In summary, I think through better management of the IT Band (and assuming good luck w/other injuries), better long runs, speed training, and better pacing I can do better in a future marathon. I'm happy with how I did at Shamrock; I gave everything I had and shattered my personal best, but I'm just not quite satisfied.

I don't think there's a Boston Qualifier in my future, and I'm very ok with that, but I think I can take what I've learned and get myself down around 4:30 and keep in an approximation of running for the whole race.

Meets some expectations.

*Though this the last intended part of my race report, I do reserve the right to post pictures from Virginia Beach or of post race swag if I run out of things to blog about now that my marathon is over -- "Earn Your Donuts" gets pretty boring when it's just "I ran x miles in Manchester" over and over.

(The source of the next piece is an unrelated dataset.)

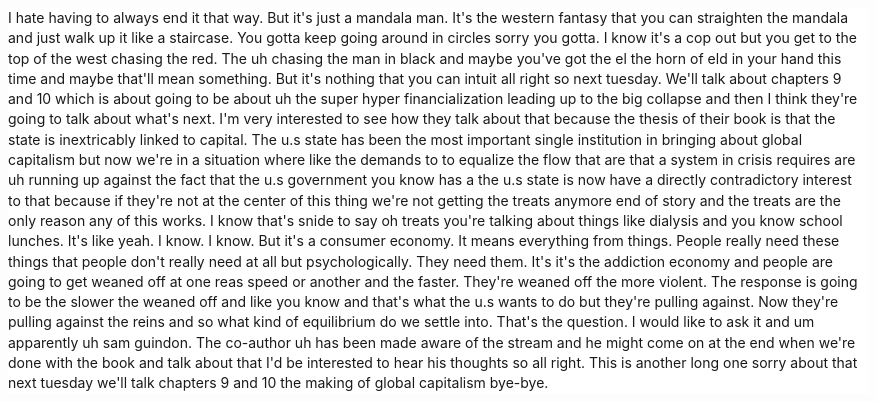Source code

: I hate having to  always end it that way. But it's just a mandala man. It's the western fantasy that you can straighten the mandala and just walk up it like a staircase. You gotta keep going around in circles sorry you gotta. I know it's a cop out but you get to the top of the  west chasing the red. The uh chasing the man in black and maybe you've got the el the horn of eld in your hand this time and maybe that'll mean something. But it's nothing that you can intuit all right so next tuesday. We'll talk about chapters 9 and 10 which is about going to be about uh the super hyper financialization leading up to the big collapse and then I think they're going to talk about what's next. I'm very interested to see how they talk about that because the thesis of their book is that the state is inextricably linked to capital. The u.s state has been the most important single institution in bringing about global capitalism but now we're in a situation where like the demands to to equalize the flow that are that a system in crisis requires are uh running up against the fact that the u.s government you know has a the u.s state is now have a directly contradictory interest to that because if they're not at the center of this thing we're not getting the treats anymore end of story and the treats are the only reason any of this works. I know that's snide to say oh treats you're talking about things like dialysis and you know school lunches. It's like yeah. I know. I know. But it's a consumer economy. It means everything from things. People really need these things that people don't really need at all but psychologically. They need them. It's it's the addiction economy and people are going to get weaned off at one reas speed or another and the faster. They're weaned off the more violent. The response is going to be the slower the weaned off and like you know and that's what the u.s wants to do but they're pulling against. Now they're pulling against the reins and so what kind of equilibrium do we settle into. That's the question. I would like to ask it and um apparently uh sam guindon. The co-author uh has been made aware of the stream and he might come on at the end when we're done with the book and talk about that I'd be interested to hear his thoughts so all right. This is another long one sorry about that next tuesday we'll talk chapters 9 and 10 the making of global capitalism bye-bye.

  1. this entry is helpful. my goal is 4:30 or better as well. i have yet to try and run at that pace during training though. it's so slow. and i am too obsessive to run with my garmin. i would look at it way too much...

    do you think planning to have food meet me at certain points of the race would be helpful?

  2. I did ok with my pacing for the first half of the race -- I think. My half marathon pace in my 2 halves was right around 2:00. On my training long runs, I'm usually at 13 miles at about 2:15, so I planned to run the marathon at my long run pace.

    I think that either I should have slowed it down a bit more (and maybe then finish in 4:40-4:45 instead of 4:58), or that I sped up too much in the middle of the race when I felt like I was superman.

    I'm not the best person to help with food issues because I'm awful when it comes to eating during a race. I hate eating before I run, and hardly ever do it. I knew I'd need calories for the marathon, though, but I didn't want to feel "full" while I was running.

    I set the alarm clock for 3am, at a peanut butter sandwich, and went back to bed. This seemed to work out well. I ran farther than I ever had (21.something miles) before walking, and didn't have any stomach problems.

    I think I probably should have had a better plan w/my sports beans, and started eating them at regular intervals throughout the race, not waiting until mile 7 or 8 like I usually do.

    Rookie mistakes!

    My best advice would be to find something that your system can handle well and stick with it. If you're comfortable with GU, don't switch. If you're comfortable with Clif Bars, don't switch. You probably want to eat before the race, and if you normally don't do that try it out beforehand. Don't be like me! I was lucky with peanut butter sandwich, but you don't want to try anything new on race day. There's probably GU along the course, but it may not be the same stuff you're used to. Personally, I recommend carrying something in a belt pack or pockets if you have them (North Face -- I think -- makes shorts have pockets for bars and water bottle if you hate the idea of a belt) over counting on meeting someone along the course. I was lucky to see my wife twice along the course, but we've missed each other at other big races.

    Wear stuff you've worn before. Eat stuff you've eaten before, etc.

  3. thanks for the suggestions!

    i have a belt. i need to run with it on a few more times before i don it for a marathon. maybe i'll wear it tomorrow at the 20k i'm running. why does it embarrass me slightly to wear a belt? i wish i had a marsupial pouch.